WHAT IS NEEDED
Recast the listing from its first line through the line containing "Reading right to left, what" as a numbered list, omitting blank lines.

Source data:
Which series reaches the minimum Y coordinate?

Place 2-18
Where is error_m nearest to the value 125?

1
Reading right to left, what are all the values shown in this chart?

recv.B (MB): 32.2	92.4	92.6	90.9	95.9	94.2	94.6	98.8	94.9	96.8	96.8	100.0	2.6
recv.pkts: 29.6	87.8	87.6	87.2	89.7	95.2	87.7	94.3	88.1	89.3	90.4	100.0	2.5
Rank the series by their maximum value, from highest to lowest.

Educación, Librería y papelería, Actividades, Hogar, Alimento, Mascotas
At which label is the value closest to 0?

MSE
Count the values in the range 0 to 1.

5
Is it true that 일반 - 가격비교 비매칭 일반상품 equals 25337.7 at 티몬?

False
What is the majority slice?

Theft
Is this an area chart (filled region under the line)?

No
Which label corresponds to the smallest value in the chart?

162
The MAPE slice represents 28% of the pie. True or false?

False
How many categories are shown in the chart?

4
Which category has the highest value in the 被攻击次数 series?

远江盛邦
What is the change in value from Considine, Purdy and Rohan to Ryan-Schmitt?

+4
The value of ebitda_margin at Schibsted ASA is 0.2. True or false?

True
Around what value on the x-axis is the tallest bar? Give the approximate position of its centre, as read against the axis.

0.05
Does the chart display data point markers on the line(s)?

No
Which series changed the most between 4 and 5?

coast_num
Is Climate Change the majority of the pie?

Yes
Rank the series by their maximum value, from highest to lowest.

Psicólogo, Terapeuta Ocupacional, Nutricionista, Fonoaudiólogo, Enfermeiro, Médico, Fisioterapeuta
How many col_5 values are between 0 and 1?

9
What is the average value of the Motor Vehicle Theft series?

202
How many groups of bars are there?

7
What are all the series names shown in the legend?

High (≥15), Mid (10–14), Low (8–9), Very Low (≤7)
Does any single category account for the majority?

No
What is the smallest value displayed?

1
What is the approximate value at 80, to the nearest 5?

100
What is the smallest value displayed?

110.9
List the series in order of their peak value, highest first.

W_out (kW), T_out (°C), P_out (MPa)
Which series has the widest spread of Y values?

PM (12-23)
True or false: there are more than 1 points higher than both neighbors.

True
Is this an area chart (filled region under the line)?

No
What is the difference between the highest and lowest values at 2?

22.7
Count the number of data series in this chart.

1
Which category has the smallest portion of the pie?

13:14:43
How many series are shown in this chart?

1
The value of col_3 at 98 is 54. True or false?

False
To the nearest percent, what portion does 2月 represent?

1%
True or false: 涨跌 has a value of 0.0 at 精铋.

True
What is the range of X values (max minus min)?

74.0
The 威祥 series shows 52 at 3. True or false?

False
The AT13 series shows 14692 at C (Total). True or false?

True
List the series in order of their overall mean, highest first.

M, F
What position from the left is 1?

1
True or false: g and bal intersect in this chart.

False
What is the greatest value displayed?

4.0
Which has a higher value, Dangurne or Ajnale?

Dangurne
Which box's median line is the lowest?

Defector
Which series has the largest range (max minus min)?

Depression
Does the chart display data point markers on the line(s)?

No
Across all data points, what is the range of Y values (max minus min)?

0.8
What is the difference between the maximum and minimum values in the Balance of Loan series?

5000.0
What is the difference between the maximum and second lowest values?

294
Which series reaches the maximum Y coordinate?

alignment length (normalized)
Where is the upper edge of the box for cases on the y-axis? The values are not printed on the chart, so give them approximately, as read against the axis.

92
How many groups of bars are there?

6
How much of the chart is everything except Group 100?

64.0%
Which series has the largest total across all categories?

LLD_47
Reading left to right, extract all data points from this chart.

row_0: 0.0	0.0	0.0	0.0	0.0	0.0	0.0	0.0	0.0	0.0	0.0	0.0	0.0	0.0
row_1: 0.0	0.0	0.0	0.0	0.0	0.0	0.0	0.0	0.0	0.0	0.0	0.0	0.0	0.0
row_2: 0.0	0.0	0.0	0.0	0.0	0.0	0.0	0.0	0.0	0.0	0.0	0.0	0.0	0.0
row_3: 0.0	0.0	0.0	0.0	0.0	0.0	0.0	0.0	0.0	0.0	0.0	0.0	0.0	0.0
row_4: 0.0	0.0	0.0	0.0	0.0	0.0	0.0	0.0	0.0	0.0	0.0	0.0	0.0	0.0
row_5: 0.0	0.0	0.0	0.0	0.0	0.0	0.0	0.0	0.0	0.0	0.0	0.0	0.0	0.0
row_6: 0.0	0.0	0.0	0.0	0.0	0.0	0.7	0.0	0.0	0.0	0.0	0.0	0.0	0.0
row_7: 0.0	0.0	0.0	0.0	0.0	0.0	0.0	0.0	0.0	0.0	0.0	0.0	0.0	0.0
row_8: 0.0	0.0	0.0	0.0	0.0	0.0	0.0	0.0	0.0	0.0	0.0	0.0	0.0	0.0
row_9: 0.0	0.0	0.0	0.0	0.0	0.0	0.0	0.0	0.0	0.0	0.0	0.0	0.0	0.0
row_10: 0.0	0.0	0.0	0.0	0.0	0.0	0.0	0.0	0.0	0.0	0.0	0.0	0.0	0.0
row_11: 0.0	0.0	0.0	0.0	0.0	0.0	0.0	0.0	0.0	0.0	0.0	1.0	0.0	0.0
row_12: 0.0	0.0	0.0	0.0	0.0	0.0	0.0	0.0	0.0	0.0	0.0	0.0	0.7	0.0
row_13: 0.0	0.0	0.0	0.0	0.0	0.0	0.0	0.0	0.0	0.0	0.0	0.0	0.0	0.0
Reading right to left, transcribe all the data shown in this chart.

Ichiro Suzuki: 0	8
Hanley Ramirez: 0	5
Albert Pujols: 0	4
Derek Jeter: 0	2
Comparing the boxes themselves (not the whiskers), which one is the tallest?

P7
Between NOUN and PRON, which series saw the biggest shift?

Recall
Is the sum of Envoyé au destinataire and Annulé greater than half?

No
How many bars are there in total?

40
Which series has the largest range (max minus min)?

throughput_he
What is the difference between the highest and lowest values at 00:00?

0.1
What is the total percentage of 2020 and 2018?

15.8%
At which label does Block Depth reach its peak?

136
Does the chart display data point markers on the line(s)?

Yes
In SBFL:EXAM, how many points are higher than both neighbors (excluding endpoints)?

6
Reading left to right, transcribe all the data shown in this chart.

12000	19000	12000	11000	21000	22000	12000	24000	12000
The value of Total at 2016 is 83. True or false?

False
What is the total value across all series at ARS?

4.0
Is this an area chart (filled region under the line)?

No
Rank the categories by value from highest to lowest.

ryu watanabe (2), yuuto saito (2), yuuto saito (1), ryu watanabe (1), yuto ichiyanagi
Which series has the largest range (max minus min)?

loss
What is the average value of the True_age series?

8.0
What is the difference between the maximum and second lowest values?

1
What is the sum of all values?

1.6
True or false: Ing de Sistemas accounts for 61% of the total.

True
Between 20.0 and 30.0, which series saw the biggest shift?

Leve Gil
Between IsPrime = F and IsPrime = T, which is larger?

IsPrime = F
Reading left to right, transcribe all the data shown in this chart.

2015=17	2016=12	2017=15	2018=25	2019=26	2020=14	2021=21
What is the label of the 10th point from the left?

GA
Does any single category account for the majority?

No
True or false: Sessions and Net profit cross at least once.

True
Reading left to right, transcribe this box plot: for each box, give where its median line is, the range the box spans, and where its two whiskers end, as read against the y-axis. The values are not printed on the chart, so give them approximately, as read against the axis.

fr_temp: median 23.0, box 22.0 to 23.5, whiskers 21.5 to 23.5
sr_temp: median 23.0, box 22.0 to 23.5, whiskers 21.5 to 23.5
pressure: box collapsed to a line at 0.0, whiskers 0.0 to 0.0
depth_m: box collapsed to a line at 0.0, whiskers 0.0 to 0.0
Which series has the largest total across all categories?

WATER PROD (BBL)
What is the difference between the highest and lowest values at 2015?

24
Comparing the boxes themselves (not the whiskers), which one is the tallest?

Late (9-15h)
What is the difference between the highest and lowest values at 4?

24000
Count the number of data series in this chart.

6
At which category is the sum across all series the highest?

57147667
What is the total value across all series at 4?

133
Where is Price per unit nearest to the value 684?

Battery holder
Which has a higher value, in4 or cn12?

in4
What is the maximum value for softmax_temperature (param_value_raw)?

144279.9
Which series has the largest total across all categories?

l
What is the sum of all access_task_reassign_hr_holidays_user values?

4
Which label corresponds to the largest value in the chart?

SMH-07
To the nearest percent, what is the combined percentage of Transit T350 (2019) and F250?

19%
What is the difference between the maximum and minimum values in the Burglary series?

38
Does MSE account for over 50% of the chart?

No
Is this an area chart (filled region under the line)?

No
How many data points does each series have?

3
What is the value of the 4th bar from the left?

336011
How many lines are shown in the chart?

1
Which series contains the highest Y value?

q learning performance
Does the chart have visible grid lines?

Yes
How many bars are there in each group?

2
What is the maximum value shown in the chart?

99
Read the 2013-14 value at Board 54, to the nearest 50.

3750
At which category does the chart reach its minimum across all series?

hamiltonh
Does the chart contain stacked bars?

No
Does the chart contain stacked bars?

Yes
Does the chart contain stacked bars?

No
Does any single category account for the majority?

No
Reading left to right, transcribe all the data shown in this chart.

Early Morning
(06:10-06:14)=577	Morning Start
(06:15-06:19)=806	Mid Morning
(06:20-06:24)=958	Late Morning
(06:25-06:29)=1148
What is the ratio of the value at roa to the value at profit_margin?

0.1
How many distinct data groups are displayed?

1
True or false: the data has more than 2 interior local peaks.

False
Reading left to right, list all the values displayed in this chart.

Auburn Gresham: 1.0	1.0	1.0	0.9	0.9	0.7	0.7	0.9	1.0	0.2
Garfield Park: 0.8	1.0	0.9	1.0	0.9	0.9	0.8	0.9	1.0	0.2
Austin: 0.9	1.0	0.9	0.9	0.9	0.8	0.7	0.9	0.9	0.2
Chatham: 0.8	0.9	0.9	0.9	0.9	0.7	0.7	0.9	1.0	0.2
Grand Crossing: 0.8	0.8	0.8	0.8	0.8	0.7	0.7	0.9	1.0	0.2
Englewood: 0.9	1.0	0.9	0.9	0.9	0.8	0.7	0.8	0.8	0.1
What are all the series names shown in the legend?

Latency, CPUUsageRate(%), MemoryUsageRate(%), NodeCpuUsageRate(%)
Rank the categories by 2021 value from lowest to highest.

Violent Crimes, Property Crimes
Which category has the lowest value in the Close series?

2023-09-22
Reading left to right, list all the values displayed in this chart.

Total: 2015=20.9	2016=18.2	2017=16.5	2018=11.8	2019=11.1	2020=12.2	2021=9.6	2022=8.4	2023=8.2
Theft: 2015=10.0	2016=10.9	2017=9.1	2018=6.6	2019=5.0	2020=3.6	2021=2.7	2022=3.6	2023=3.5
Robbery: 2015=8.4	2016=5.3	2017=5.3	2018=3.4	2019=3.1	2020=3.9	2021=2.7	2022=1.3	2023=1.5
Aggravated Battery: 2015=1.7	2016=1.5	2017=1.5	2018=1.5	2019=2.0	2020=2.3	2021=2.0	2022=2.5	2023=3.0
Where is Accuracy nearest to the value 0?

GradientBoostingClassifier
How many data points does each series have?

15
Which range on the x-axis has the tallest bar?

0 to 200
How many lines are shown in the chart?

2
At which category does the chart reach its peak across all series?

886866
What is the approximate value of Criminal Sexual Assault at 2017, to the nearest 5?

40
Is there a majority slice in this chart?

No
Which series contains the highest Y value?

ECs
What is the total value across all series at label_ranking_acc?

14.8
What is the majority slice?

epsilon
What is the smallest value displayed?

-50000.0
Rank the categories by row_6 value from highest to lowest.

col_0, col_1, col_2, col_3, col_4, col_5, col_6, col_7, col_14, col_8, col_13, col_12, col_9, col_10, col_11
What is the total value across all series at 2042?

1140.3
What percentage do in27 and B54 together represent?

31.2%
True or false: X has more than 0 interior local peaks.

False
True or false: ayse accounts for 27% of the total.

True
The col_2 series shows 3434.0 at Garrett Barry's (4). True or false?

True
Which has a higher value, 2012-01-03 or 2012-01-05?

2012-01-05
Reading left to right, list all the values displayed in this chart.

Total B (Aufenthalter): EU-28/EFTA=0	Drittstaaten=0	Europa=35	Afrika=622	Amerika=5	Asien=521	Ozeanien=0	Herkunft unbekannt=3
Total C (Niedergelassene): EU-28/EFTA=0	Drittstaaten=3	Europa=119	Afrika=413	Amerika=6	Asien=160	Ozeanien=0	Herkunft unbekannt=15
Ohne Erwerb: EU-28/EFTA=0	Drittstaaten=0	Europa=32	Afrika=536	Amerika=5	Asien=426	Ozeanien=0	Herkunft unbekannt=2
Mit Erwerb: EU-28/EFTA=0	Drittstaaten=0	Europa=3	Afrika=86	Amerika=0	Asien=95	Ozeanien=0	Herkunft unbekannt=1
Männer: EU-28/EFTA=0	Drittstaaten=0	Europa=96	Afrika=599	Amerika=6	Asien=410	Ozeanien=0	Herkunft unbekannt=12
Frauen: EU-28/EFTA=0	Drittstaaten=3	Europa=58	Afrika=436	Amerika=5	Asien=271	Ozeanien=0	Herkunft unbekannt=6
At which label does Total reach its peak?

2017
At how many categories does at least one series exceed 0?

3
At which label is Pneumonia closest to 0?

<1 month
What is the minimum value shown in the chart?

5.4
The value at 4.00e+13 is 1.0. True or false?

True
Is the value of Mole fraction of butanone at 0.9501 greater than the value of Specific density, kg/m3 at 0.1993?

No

EXPECTED ANSWER
1. Which series reaches the minimum Y coordinate?
2. Place 2-18
3. Where is error_m nearest to the value 125?
4. 1
5. Reading right to left, what are all the values shown in this chart?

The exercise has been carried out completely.